Java Practices->Choose form validation style carefully

Choose form validation style carefully

In web applications, validation of user input can be done with two different tools:

scripting code executed by the browser (javascript, for example)
regular java code executed by the server, as part of the web application

Server validation:

cannot be disabled by a change in browser preferences
executes only after the SUBMIT button is pressed
validates all fields of the form as one unit
if an error is detected, a new web page is displayed, with an appropriate error message

Browser validation:

can be disabled by a change in browser preferences
can be initiated in two ways : after the SUBMIT button is pressed, or after an input field has changed
if executing after SUBMIT is pressed, the form's data is POST-ed to the server only if validation is successful
if an error is detected, a message is presented to the user
usually, no second HTTP request is sent to the server; the javascript simply works with the existing page

Another important distinction between the two styles deals not with their behavior, but with their testability. Validation code on the server can always be tested economically using tools such as JUnit. During the entire life of an application, such tests can be quickly repeated using automated means, helping to identify possible errors caused by code changes. Although tools such as HttpUnit can test javascript behavior in web applications, such tests do not seem to be as simple to implement as JUnit tests on a Model Object.

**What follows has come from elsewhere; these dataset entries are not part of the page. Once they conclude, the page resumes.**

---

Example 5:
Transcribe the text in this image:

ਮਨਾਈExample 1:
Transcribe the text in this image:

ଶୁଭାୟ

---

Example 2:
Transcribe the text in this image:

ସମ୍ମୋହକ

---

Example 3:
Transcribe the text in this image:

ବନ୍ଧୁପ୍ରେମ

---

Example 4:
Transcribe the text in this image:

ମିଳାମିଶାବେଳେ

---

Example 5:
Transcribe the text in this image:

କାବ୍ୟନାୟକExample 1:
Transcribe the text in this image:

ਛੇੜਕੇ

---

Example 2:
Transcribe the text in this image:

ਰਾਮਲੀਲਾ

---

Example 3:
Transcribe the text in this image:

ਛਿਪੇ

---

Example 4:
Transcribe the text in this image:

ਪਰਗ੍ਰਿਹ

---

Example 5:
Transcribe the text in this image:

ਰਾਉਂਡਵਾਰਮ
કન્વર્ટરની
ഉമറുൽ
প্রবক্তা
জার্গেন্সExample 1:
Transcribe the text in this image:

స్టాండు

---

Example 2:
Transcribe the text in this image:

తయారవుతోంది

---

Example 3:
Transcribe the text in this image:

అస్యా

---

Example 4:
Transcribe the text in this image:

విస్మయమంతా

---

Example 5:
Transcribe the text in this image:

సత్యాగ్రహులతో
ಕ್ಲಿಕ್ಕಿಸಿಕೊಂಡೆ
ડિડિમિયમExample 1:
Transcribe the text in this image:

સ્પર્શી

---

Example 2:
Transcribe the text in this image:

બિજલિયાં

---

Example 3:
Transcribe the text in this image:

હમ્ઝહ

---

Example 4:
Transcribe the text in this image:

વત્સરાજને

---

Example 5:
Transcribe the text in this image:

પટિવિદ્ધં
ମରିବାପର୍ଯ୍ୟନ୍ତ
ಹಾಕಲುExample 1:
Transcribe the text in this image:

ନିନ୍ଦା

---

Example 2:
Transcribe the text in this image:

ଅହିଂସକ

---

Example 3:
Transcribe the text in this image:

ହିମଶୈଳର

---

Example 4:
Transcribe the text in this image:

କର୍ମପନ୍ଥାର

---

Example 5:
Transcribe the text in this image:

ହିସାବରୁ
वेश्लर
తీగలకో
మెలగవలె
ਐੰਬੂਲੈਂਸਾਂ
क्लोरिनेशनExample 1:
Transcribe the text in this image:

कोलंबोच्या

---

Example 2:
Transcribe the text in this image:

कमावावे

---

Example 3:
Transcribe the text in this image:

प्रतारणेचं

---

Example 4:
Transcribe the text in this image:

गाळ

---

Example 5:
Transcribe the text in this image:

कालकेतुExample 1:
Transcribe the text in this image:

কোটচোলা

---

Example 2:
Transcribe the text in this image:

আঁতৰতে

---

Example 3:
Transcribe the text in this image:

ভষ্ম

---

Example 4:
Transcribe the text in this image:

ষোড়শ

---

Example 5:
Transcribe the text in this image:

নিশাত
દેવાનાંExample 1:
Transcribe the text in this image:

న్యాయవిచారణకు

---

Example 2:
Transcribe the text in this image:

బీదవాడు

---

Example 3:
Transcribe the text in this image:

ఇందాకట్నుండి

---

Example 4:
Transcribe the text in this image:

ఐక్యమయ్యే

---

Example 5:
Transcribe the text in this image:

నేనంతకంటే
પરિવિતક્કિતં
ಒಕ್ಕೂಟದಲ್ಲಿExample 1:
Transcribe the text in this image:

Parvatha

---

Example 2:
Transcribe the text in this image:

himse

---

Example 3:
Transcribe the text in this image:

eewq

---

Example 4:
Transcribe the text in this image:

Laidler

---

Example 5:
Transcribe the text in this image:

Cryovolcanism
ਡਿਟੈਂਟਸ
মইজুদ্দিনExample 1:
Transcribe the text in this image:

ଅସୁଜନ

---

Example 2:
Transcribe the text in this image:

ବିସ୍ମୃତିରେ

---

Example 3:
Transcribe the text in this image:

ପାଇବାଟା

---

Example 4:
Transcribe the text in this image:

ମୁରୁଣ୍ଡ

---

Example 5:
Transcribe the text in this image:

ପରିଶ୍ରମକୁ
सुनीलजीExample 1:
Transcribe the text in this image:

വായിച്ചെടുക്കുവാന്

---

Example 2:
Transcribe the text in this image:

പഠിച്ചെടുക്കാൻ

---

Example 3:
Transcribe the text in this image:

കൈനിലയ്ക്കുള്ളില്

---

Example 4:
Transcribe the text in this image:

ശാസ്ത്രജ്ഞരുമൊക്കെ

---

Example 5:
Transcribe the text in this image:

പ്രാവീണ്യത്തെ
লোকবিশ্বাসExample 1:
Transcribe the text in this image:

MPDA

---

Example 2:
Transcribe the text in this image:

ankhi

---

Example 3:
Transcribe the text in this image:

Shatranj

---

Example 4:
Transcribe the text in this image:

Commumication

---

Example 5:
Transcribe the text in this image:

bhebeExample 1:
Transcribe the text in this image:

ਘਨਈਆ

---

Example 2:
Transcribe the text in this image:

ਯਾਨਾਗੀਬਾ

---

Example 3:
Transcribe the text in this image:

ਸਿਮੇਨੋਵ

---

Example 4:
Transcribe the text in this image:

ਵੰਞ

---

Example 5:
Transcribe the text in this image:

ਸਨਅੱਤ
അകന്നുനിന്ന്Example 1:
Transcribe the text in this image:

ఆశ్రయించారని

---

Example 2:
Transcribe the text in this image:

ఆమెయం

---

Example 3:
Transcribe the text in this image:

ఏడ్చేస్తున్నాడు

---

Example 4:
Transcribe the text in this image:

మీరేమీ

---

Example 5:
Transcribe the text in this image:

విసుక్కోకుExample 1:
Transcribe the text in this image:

Browser validation seems most useful for:

providing a specific user experience
low bandwidth environments
forms with a large number of fields, each validated as it's being input

If using scripting, should validation be done after SUBMIT is pressed, or as each field is changed? If there are no dependencies between fields, there is not much difference between the two styles. However, if there are dependencies between fields, which is quite common, then the validate-after-SUBMIT style is likely to be simpler to implement.

Many prefer to treat server validation as mandatory and browser validation as optional, either as a performance optimization or as the preferred user experience. If both are implemented, then this will usually represent significant code repetition.